Avec l'aide de nombreux partenaires, en mettant sur pied sa propre fondation, Martin Matte offre ainsi à 11 pensionnaires - et, par ricochet, à leurs familles épuisées - une nouvelle vie.

La Presse et Radio-Canada tiennent à souligner l'humanisme et l'opiniâtreté du petit frère de Christian en le nommant Personnalité de la semaine.

Un baume

«C'est beau, c'est neuf, avec un look résidentiel», annonce fièrement le président de la Fondation Martin Matte en parlant de la maison. Et il ajoute modestement: «La notoriété, n'est-ce pas, ça fait bouger les choses...» Plus sérieux, ému il dit: «Il y a longtemps qu'on en parlait, dans la famille, de créer une ressource.

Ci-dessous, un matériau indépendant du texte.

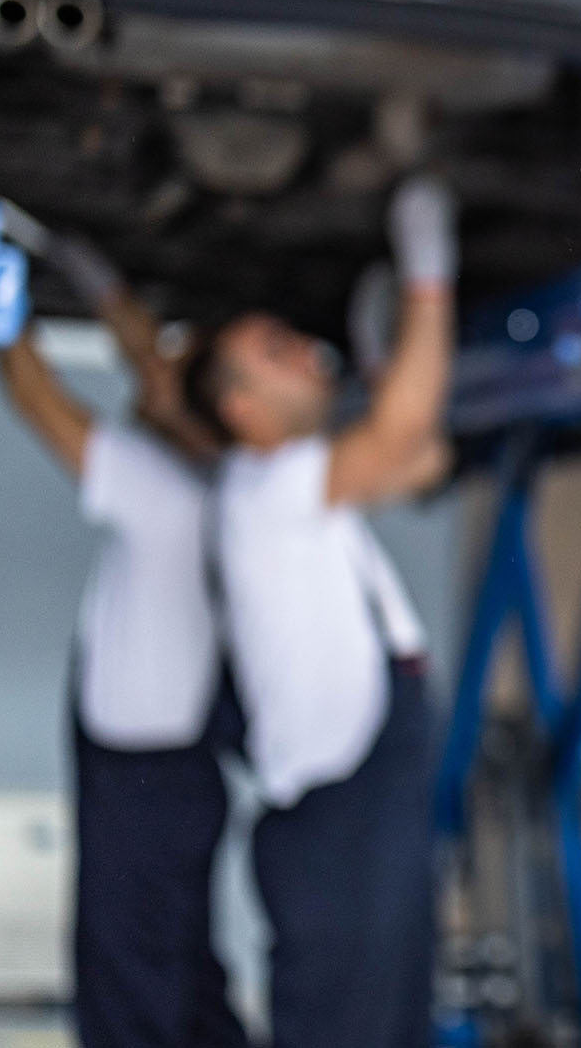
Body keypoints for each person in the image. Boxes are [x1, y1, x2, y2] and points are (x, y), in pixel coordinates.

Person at [181, 176, 457, 1048]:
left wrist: (388, 387)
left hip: (358, 809)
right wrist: (427, 269)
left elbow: (422, 460)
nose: (304, 348)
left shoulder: (291, 487)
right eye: (275, 348)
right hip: (340, 821)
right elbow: (409, 433)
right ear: (241, 409)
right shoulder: (267, 488)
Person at [0, 237, 246, 1048]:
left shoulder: (161, 487)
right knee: (173, 968)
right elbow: (164, 370)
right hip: (171, 775)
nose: (153, 367)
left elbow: (38, 397)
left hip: (146, 780)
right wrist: (101, 284)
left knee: (130, 985)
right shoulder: (209, 471)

Ouverte il y a trois semaines, je réalise qu'elle existe enfin...» Cette réalisation met du baume sur les années de brouillard qu'il a traversées: «Sur l'événement le plus pénible de ma vie.» Un projet de 1 860 000$, associé à l'Hôpital juif de réadaptation de Laval.

Le «condamné à l'excellence» fait rire, mais il provoque, émeut et garde au fond de lui l'enfant qui a souffert et qui, un jour, a décidé d'agir pour évacuer, exorciser, sublimer cette souffrance. D'abord en osant en parler sur scène et transfigurer le chagrin en éclats de rire. Ensuite, en agissant pour construire des murs, un toit, donner corps à une idée. Martin Matte a aujourd'hui 38 ans; son frère, un an de plus. Il n'a pas oublié: «Adolescent, je le suivais, c'était lui qui m'ouvrait la voie.» Cette nostalgie ouvre aussi la porte des larmes.

«Mon grand frère est devenu mon petit frère.»

Les enfants Matte - deux garçons, une fille - ont vécu à Laval une enfance heureuse. Le héros de Martin était Guy Lafleur. Cette période d'«avant l'accident» les soudait déjà. Son souvenir est devenu un moteur d'action.

Soulager la souffrance

Ceux qui ont vu le spectacle de Martin Matte connaissent l'existence d'une petite boîte à monnaie. Une idée de Martin, presque une boutade, mais qui connaît un franc succès et l'émeut à chaque fin de spectacle. En fin de soirée, les spectateurs qui ont payé leurs billets pour rire un bon coup se laissent émouvoir par la Fondation et laissent en quittant la salle leur petite monnaie, parfois même de gros billets! «C'est la magie des 3000 personnes qui se soulagent de leur monnaie et repartent plus légers!» Peut-être le coeur plus léger?

Martin Matte a étudié en administration. Ah! On comprend tout! Blague à part: «Toute cause est bonne, reconnaît-il. Je suis beaucoup sollicité, mais j'ai choisi MA cause.» Il ne s'éparpille pas.

Il est lui-même. L'humoriste fait rire depuis toujours: «Je suis imbibé d'humour. C'est une deuxième nature.» Ce naturel chez lui est la clé de son succès, sans doute. Il ne cherche pas à tromper son public, et ce métier qu'il exerce depuis plusieurs années lui a valu de nombreux témoignages et récompenses. Ce n'est pas pour rien. Il lui faut être unique, authentique. Son humour est un partage d'humanité. Une fragilité qu'il reconnaît chez tous ceux qu'il rencontre et observe, et qui se transforme en humour parfois caustique. «Ce que j'aime, dit-il, c'est l'autre côté de la vie.» Voilà sa façon de voir les choses. «Le non-dit me stimule.» Et s'il faut parfois pousser l'audace jusqu'à parler de la maladie ou de la mort, il n'hésite pas. «C'est comme se vanter. Ça ne se fait pas...» Et Dieu sait qu'il ne s'en prive pas. Mais la pirouette parvient à nous attendrir.

Torturé? Il se soigne avec candeur. Et vit avec intensité toutes les émotions qu'il traverse, sans se gêner de pleurer au cinéma dans des scènes où père et fils s'affrontent. Croyant? «La religion, ça t'empêche de réfléchir...»

Lucide? «On peut souhaiter la paix dans le monde, mais c'est une utopie. Depuis toujours la violence existe, l'homme est comme ça.»

Alors pour s'adoucir, ou se racheter, l'homme rit.